--- begin DOCUMENT TEXT ---
In a recent interview, Simpson goes on: “Commercially… it makes perfect sense to maintain that metrosexuals are all straight — after all, advertising is trying to persuade as many men as possible to relax their sphincter muscles, cooing in their ear that there’s nothing gay about being f***ed by Corporate consumerism. Which, ironically, is true.” If Mark Simpson is gay, does that mean metrosexuals are too? Most current references point to no. However, according to Simpson’s original definition, orientation is unimportant. Simpson clarified this point in an interview with Russia’s OM Magazine, explaining, “Metrosexuality is in fact the end of ’sexuality’.” He envisions a world that doesn’t care about sexuality. To him, sexuality “is utterly immaterial because the metrosexual has taken himself as his own love object and pleasure as his sexual aim. Desire in the metrosexual has been uncoupled, or at least irretrievably loosened, from reproduction and gender — and reattached to commercial signs. Adverts. Images. Icons. Brands.” In esseence, he means that these roles which our societies have for so long been embedded into our minds are changing. Those roles we previously thought only were for men, can now be for women, and vice versa. Basically, it is ok to be whoever you like.
--- end DOCUMENT TEXT ---
REQUIRED WORK »
Using the text on metrosexuality, answer each question below, numbering your answers to match.
1. In which Russian magazine did Simpson give the interview clarifying that orientation is unimportant?
2. From which two things does Simpson say desire in the metrosexual has been uncoupled?
3. According to the final sentence, what is it ok to be?
--- begin MATERIAL ---
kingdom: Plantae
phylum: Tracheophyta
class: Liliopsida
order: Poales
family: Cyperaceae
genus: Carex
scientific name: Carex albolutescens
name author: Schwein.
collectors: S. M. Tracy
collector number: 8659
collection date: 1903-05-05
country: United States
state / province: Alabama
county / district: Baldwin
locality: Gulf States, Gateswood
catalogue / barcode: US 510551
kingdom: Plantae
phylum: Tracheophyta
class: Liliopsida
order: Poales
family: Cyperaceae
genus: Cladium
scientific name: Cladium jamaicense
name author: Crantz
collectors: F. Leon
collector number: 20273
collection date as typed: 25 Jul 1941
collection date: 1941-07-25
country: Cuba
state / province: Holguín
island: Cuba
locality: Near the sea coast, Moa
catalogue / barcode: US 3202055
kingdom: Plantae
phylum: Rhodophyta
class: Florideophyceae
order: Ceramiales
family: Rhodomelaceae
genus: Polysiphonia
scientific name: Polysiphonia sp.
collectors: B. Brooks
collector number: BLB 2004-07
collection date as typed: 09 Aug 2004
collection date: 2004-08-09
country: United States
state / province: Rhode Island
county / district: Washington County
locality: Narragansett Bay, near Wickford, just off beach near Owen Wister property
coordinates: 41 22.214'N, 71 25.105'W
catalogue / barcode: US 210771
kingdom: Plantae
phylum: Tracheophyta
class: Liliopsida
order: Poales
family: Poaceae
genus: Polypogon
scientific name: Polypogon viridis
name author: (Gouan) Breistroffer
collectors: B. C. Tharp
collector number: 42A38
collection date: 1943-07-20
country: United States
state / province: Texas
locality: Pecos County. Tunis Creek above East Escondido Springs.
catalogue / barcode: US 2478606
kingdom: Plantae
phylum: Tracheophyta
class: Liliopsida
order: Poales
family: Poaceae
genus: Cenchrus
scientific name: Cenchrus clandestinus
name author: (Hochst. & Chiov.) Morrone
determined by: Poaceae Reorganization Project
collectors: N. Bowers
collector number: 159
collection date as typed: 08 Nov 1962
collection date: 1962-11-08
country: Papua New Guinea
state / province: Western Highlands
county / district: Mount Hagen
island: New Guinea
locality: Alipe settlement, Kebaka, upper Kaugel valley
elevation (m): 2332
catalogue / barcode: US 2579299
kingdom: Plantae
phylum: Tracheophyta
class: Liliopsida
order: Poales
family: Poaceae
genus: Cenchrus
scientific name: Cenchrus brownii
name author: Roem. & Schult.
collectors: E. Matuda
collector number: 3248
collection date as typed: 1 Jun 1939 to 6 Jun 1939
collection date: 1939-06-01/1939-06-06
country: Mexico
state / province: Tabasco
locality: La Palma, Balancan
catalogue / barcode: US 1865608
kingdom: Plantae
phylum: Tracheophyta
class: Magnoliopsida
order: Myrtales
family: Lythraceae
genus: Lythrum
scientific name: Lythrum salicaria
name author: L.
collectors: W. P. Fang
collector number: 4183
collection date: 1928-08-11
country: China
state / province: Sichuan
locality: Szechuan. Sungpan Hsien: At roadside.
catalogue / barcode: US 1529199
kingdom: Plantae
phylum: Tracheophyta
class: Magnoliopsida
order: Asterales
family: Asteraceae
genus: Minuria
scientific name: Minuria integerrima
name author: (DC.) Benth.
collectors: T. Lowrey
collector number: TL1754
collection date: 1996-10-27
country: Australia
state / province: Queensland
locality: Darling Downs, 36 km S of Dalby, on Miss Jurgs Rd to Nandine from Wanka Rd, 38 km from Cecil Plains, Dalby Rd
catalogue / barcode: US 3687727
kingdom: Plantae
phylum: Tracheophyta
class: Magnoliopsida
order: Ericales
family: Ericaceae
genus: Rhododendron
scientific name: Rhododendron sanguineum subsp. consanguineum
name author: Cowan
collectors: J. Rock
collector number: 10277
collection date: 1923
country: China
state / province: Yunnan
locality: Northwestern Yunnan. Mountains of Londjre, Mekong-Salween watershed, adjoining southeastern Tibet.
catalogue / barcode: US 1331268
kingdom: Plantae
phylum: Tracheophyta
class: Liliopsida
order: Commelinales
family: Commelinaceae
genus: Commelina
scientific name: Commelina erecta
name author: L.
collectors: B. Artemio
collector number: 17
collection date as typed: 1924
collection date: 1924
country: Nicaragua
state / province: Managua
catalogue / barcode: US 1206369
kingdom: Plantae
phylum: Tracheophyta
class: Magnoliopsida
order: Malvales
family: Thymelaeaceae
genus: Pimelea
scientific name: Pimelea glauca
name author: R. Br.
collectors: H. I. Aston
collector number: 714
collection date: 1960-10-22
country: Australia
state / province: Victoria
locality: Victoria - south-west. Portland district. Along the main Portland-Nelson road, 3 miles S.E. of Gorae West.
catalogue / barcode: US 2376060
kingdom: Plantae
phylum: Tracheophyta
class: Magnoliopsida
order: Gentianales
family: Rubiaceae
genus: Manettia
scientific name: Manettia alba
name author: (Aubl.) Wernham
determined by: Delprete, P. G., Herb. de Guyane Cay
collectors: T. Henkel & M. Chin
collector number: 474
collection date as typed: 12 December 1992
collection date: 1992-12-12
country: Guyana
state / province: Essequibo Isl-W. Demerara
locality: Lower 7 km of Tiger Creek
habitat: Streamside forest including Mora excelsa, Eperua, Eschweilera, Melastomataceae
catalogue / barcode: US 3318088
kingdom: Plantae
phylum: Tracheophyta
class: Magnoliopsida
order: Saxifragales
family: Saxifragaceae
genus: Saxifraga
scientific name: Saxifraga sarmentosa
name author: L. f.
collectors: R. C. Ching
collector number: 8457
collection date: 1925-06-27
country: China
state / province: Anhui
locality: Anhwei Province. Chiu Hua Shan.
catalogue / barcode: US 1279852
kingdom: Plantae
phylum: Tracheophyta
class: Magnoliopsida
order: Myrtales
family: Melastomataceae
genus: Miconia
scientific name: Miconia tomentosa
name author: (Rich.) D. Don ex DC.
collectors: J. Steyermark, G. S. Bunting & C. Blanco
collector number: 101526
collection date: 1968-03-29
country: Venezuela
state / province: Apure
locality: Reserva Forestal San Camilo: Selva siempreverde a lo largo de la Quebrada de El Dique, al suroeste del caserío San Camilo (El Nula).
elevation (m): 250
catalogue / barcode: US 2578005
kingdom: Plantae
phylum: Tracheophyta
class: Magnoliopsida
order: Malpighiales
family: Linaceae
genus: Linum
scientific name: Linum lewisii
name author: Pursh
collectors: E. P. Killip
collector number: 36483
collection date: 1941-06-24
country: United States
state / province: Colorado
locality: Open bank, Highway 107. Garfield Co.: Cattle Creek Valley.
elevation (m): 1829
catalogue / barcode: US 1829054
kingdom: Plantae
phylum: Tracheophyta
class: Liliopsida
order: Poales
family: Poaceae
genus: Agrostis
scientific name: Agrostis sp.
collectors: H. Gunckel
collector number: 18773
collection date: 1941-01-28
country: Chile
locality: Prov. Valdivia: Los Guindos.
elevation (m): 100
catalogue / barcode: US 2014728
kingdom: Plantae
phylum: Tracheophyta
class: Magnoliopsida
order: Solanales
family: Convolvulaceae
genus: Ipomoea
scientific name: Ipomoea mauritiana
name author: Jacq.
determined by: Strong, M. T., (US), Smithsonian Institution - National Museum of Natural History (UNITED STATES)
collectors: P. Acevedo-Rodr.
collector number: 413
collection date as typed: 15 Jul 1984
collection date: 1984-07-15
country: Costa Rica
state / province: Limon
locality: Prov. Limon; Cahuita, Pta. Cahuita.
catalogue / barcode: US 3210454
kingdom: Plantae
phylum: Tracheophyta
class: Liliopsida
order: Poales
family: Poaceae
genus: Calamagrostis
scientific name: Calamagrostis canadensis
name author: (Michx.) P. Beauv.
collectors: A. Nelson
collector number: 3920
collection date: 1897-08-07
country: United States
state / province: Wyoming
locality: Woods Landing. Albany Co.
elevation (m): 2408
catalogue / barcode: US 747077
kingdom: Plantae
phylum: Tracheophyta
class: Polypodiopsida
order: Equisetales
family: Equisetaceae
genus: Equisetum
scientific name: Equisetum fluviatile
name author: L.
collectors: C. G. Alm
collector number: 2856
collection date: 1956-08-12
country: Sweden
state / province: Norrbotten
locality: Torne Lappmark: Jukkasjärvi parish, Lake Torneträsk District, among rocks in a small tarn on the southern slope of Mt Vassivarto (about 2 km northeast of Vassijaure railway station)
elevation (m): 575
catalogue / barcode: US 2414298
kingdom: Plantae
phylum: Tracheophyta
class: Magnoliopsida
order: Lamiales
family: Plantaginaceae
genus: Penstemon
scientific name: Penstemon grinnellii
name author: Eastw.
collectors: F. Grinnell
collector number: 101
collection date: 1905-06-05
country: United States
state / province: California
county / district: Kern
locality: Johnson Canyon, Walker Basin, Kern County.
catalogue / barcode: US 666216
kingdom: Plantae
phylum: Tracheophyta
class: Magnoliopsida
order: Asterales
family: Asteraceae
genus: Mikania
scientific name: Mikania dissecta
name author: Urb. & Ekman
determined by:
--- end MATERIAL ---
RESULT »
1. OM Magazine
2. Reproduction and gender
3. Whoever you like